Bu savaşın ve Kadı İzzeddin Muhammed’in ölüm tarihini bazı tarihçiler 654 /1256 olarak verirken, bazı tarihçiler de 656 tarihini verir. İbn-i Bibi ve Prof. Dr. Osman Turan 654 /1256 tarihini benimser. Aksarâyî, 656 tarihini verir. Bu duruma göre Kadı İzzeddin Muhammed’in vefat tarihi 654 /1256 yılı ramazan ayının 20’nci veya 23’üncü günüdür.

Kadı İzzeddin Muhammed, bugünkü İmam-Hatib Okulu’nun güneyi, Ata Petrol’ün doğusunda yer alan bölgeye bir mescitle, medrese yaptırmıştır. Türbesi de buradadır. Medrese, zamanımıza kadar gelememiştir. Mescit de, muhtelif tarihlerde tamirat görmüş ve genişletilmiştir.

İ. Hakkı Konyalı, buradaki türbenin Seyfeddin Karasungur türbesi gibi ehramî kubbeli olduğunu, türbede Kadı İzzeddin’e ait kıymetli ahşap sandukanın 1900’lü yılların başında aşırıldığını kaydeder.
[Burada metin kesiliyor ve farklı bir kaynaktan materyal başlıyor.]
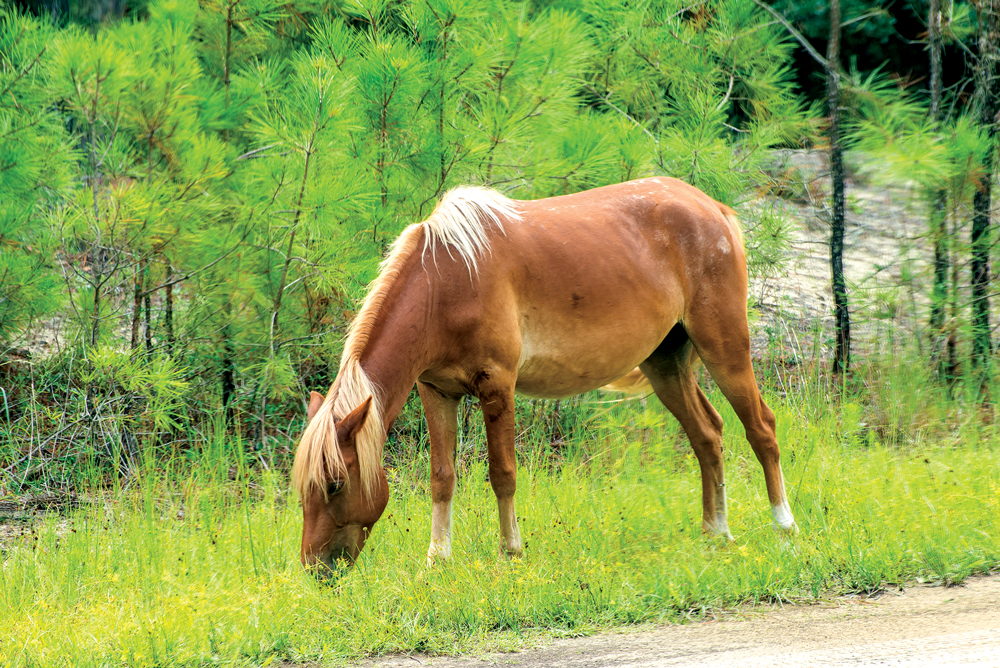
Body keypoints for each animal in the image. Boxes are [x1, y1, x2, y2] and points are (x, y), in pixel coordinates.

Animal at [290, 176, 796, 568]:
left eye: (334, 484)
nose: (316, 568)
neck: (446, 280)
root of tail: (712, 208)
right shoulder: (436, 391)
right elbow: (442, 476)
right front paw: (438, 558)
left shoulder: (497, 387)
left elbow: (502, 473)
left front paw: (510, 551)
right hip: (666, 365)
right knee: (707, 435)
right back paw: (717, 532)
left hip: (724, 348)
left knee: (762, 428)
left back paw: (784, 526)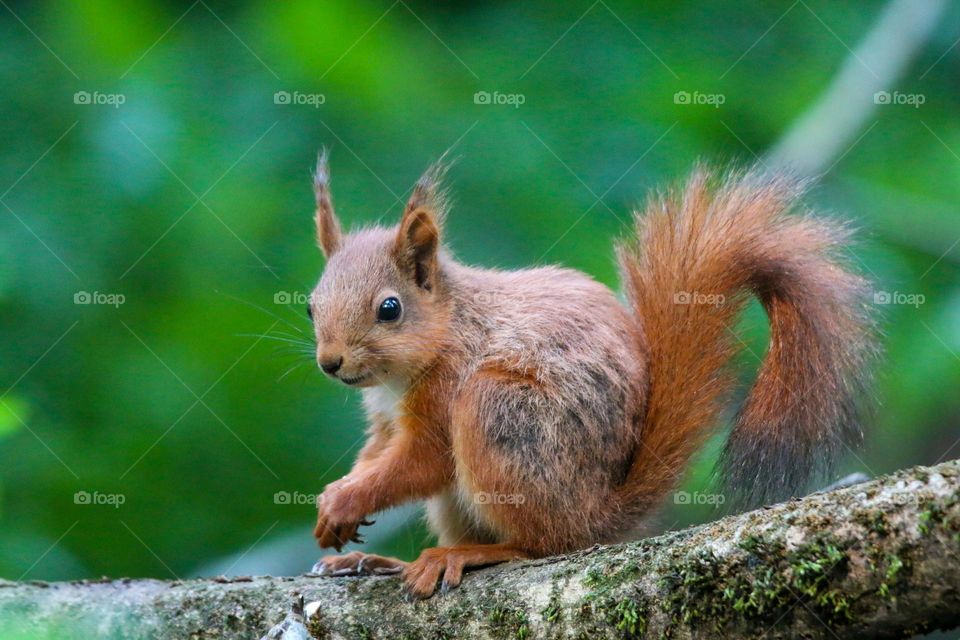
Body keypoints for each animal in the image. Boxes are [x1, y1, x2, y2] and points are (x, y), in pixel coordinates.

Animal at [308, 152, 876, 596]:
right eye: (311, 306)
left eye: (390, 309)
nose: (330, 362)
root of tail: (598, 512)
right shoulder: (384, 415)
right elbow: (378, 452)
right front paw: (338, 507)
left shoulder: (448, 386)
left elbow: (422, 460)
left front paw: (344, 500)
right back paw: (382, 561)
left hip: (501, 415)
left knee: (544, 544)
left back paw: (465, 554)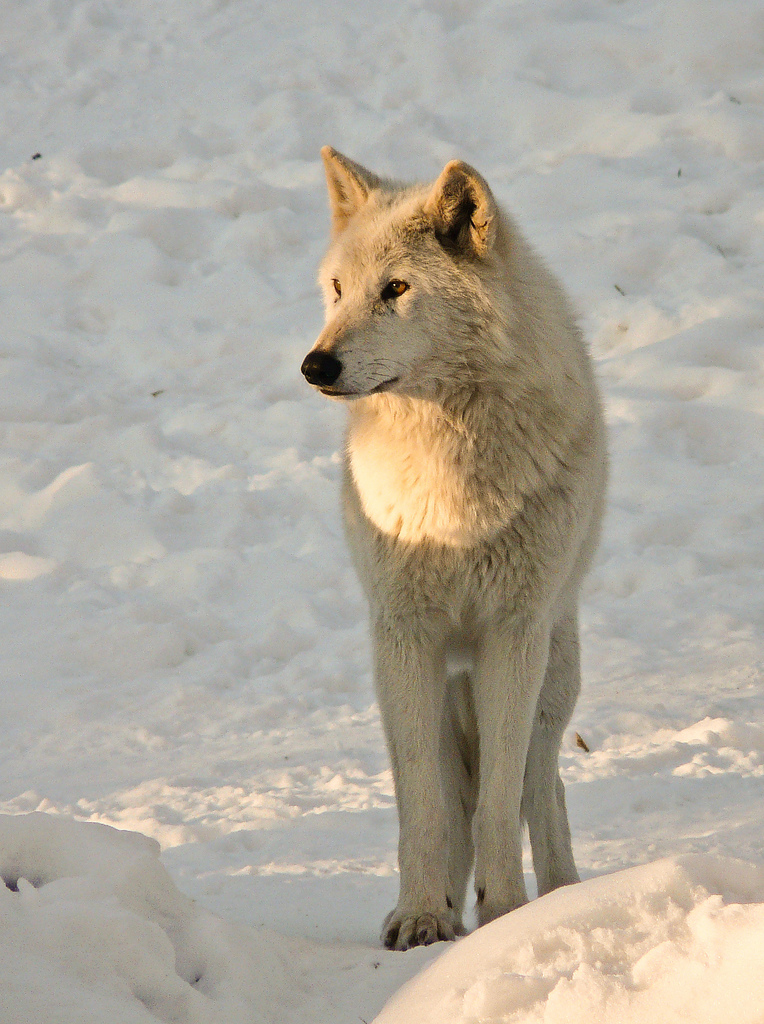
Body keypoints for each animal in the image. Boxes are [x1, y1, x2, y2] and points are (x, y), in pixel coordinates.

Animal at [301, 148, 602, 946]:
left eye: (396, 289)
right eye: (337, 290)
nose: (316, 366)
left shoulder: (513, 635)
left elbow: (500, 801)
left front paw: (505, 914)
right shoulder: (404, 637)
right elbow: (425, 807)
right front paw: (419, 914)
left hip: (551, 672)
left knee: (541, 786)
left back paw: (563, 893)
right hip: (430, 685)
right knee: (451, 794)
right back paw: (439, 902)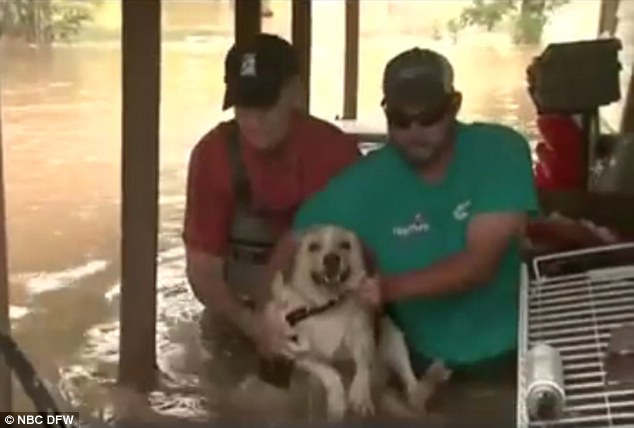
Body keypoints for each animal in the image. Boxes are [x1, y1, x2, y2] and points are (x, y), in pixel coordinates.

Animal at [266, 226, 450, 420]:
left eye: (345, 245)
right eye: (313, 246)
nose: (331, 259)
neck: (327, 306)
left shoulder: (363, 338)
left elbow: (362, 366)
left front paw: (360, 396)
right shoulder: (296, 356)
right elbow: (329, 372)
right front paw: (337, 402)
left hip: (394, 342)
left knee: (411, 381)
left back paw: (416, 395)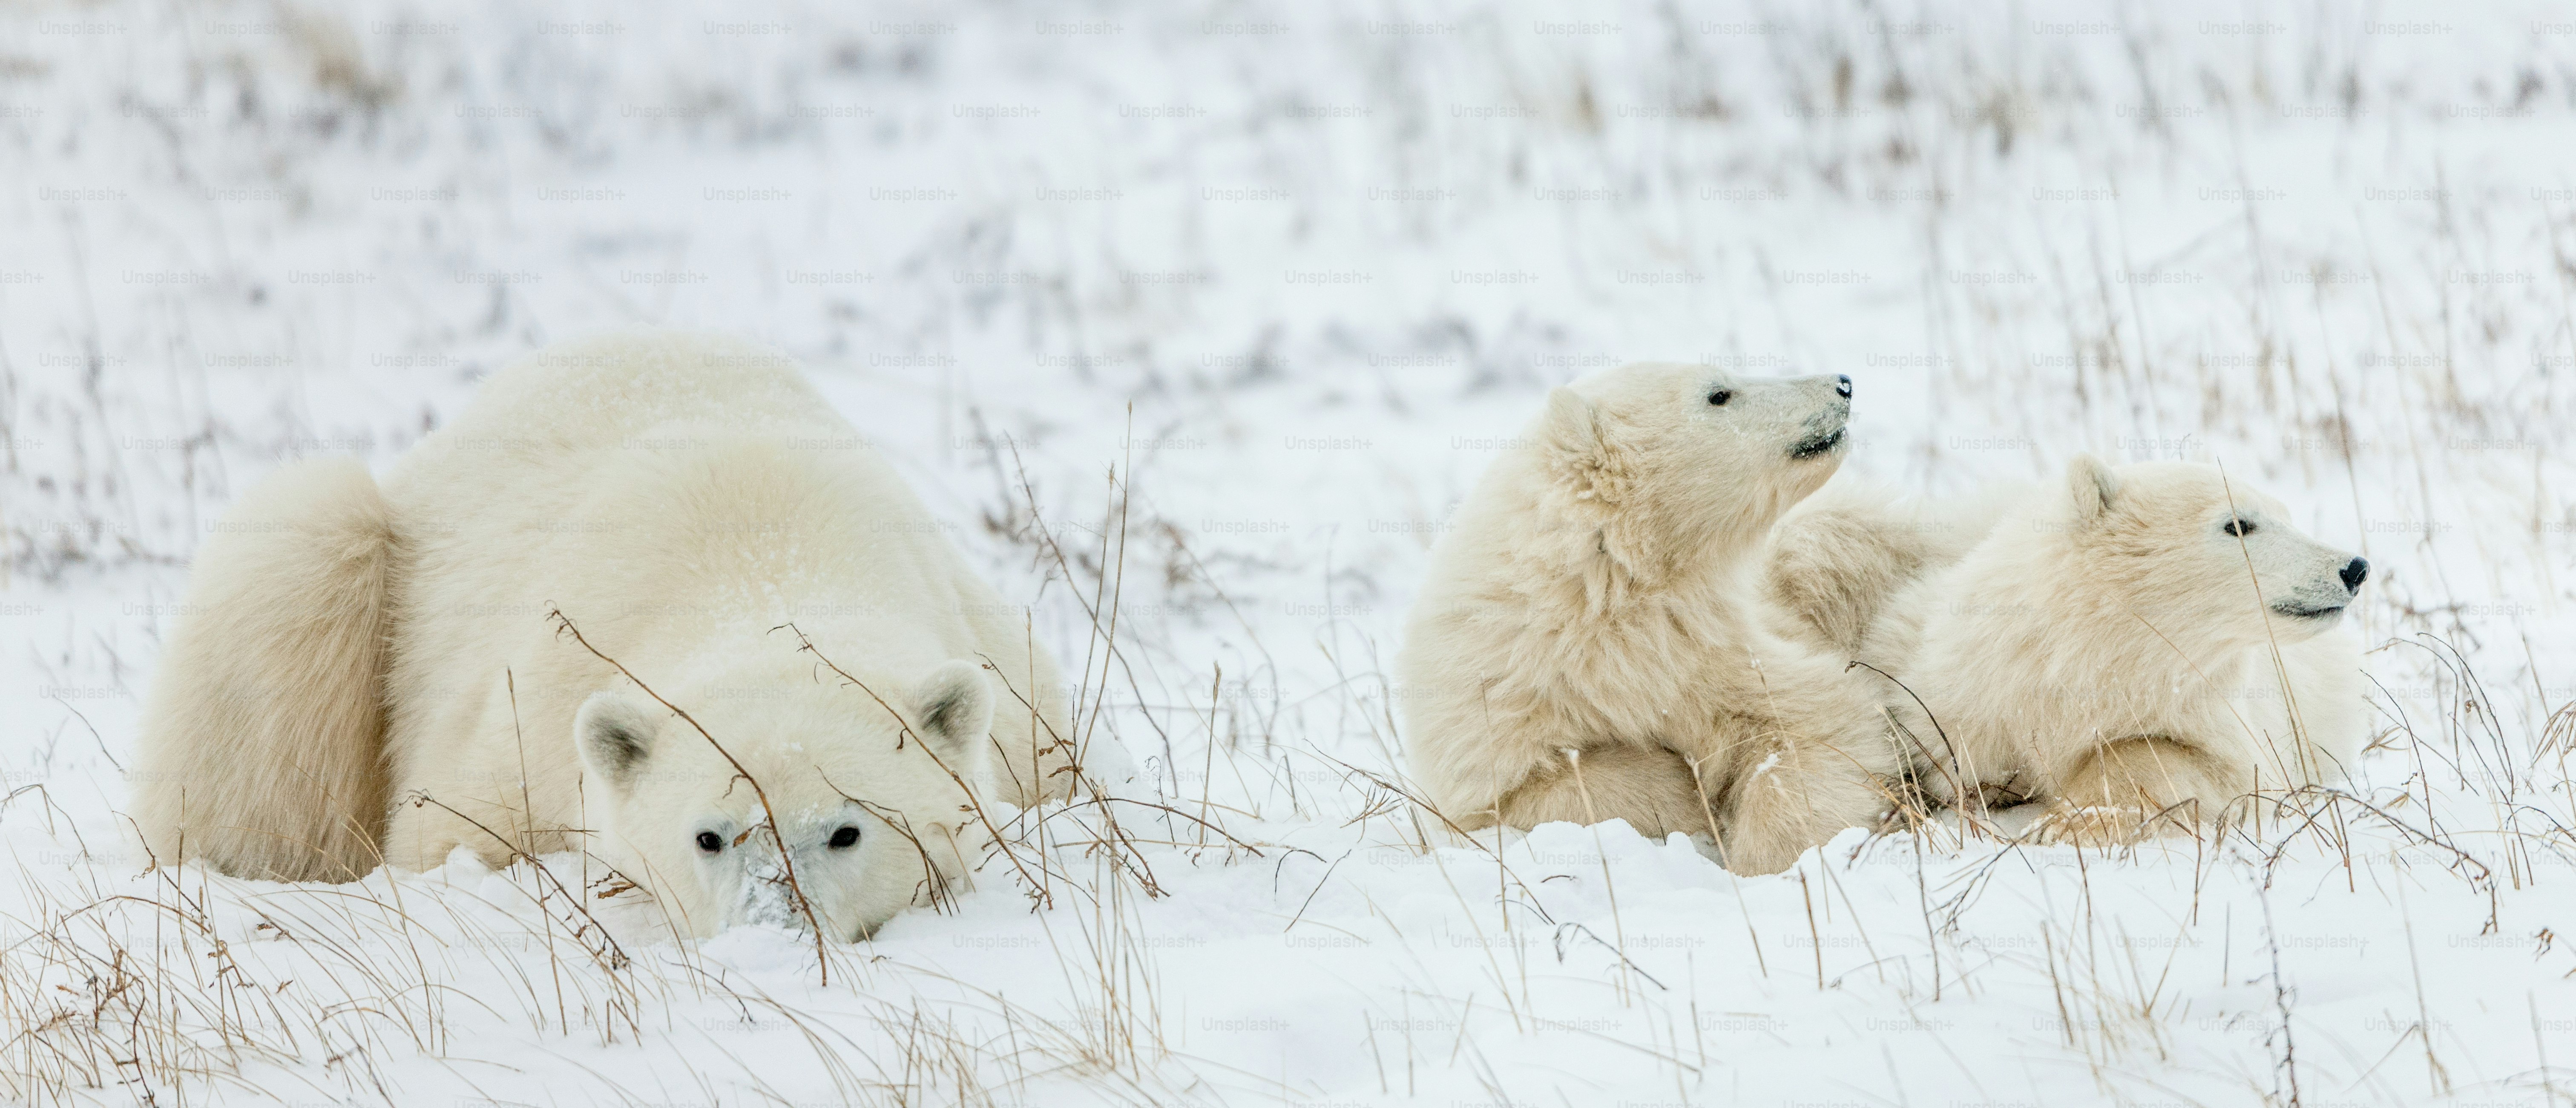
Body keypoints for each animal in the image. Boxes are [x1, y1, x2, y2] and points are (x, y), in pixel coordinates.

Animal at [129, 331, 1078, 940]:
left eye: (848, 830)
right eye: (709, 834)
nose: (775, 929)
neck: (768, 554)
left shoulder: (1019, 705)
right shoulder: (528, 719)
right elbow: (452, 835)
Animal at [1398, 363, 1903, 875]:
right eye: (1718, 394)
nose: (1842, 384)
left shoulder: (1715, 648)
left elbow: (1818, 722)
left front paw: (1772, 864)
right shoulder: (1496, 698)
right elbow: (1525, 796)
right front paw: (1681, 792)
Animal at [1763, 455, 2370, 845]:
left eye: (2286, 513)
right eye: (2239, 523)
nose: (2354, 566)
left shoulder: (2220, 716)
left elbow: (2175, 761)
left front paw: (2067, 820)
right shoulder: (1957, 693)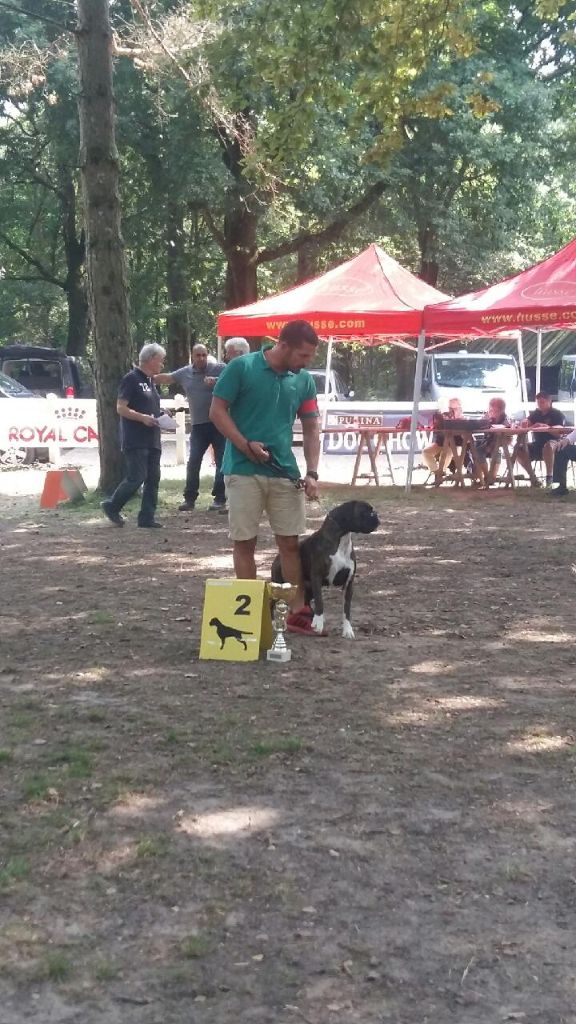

II. İzzeddin Keykavüs, Kadı İzzeddin’e olan saygı ve ona bağlılığından dolayı, onun yaptırmış olduğu mescitle medrese için, Kadınhanı’na bağlı Kestel ve Koçmar köylerini vakfeder. Vakfiyede İzzeddin Keykavüs, Kadı İzzeddin Muhammed hakkında saygılı ve onu övücü bir ifade kullanır. Hazreti Mevlâna da ona karşı son derece hürmetkar davranır. Mektuplarında onu metheden ifadelere yer verir.

KAYNAKLAR

– İbn-i Bibi, a.g.e. s. 247, 254;
– Kerimeddin Mahmud, 1943, a.g.e. s. 136;
– Turan, a.g.e. s. 480;
– Mevlâna Celaleddin, Mektuplar, a.g.e. s. 239;
– Konyalı a.g.e. s. 416-420.
– Önder, a. g. e. s. 170;
– Zeki Atçeken “Moğollar’a Baş Eğmeyen Bir Selçuklu Veziri Kadı İzzeddin, Camii ve Türbesi”, Yeni Gazete Eki, Çönk, 08 Aralık 1999, s. 179-181.